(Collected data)
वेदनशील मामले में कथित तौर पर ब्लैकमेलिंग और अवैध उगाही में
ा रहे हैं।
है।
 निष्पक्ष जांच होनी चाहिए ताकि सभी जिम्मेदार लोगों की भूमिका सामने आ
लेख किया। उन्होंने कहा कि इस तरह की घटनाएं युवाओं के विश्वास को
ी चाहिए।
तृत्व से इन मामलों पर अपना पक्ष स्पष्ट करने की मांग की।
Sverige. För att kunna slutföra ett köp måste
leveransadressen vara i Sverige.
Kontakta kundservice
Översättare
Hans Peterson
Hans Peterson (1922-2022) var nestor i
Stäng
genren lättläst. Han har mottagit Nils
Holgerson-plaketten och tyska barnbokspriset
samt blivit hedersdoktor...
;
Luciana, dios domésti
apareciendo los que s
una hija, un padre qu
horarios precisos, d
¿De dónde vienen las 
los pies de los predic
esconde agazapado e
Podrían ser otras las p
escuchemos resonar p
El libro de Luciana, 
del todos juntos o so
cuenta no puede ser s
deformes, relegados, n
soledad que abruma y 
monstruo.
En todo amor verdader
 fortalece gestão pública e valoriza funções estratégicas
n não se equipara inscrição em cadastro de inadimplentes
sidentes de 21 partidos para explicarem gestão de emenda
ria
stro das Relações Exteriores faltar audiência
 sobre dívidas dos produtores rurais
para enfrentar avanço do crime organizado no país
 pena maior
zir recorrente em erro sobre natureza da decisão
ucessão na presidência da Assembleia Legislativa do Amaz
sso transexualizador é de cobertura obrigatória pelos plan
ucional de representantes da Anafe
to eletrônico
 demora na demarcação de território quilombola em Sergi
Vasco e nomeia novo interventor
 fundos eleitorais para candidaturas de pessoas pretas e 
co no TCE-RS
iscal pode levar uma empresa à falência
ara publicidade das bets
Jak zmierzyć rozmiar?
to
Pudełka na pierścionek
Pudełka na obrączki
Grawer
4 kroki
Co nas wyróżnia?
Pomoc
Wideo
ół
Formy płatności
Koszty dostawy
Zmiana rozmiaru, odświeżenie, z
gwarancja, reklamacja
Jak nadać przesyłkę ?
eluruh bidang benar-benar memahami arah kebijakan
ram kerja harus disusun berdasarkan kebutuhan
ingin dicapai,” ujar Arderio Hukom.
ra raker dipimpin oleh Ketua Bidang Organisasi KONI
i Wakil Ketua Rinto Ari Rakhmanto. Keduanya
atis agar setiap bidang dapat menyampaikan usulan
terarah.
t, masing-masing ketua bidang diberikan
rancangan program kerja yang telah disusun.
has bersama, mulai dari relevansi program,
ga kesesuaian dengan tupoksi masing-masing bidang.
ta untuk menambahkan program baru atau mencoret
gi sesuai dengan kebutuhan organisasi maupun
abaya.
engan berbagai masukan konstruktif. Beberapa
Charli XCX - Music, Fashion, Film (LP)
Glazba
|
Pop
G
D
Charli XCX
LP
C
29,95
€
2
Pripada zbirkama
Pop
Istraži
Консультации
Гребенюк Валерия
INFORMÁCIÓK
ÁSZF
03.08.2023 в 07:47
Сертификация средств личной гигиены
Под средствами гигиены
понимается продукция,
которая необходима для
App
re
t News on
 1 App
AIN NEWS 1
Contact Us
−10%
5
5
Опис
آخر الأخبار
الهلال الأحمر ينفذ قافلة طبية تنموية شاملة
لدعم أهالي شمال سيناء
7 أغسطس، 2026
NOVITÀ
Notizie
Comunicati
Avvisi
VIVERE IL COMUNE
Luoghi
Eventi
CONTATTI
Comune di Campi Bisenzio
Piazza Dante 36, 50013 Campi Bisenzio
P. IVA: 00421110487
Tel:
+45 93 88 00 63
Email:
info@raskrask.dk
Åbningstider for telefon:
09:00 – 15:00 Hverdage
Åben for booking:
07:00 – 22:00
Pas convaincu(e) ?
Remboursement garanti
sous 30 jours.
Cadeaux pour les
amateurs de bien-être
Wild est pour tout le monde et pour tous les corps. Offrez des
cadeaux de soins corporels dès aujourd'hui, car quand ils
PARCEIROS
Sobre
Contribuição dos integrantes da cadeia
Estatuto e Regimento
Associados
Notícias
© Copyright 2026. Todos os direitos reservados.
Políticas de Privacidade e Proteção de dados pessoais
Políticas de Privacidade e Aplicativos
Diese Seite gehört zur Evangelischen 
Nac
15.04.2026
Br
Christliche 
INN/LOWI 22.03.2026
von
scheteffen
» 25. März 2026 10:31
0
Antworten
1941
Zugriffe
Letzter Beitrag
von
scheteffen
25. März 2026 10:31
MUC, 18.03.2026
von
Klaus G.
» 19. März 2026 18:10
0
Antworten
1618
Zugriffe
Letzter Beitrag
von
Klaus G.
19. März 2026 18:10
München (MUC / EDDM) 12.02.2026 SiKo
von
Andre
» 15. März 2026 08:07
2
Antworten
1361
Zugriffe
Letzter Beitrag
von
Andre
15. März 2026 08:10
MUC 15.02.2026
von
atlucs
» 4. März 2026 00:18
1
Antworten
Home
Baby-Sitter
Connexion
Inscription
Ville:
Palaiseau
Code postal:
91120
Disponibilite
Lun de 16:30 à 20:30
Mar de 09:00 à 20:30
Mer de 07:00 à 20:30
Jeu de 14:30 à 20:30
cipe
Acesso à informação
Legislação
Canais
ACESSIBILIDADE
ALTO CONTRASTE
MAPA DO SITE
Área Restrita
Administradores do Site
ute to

**Work required:**
Reproduce the listing unchanged from its first line through the line containing "तृत्व से इन", including that line.

**Answer to this exercise:**
वेदनशील मामले में कथित तौर पर ब्लैकमेलिंग और अवैध उगाही में
ा रहे हैं।
है।
 निष्पक्ष जांच होनी चाहिए ताकि सभी जिम्मेदार लोगों की भूमिका सामने आ
लेख किया। उन्होंने कहा कि इस तरह की घटनाएं युवाओं के विश्वास को
ी चाहिए।
तृत्व से इन मामलों पर अपना पक्ष स्पष्ट करने की मांग की।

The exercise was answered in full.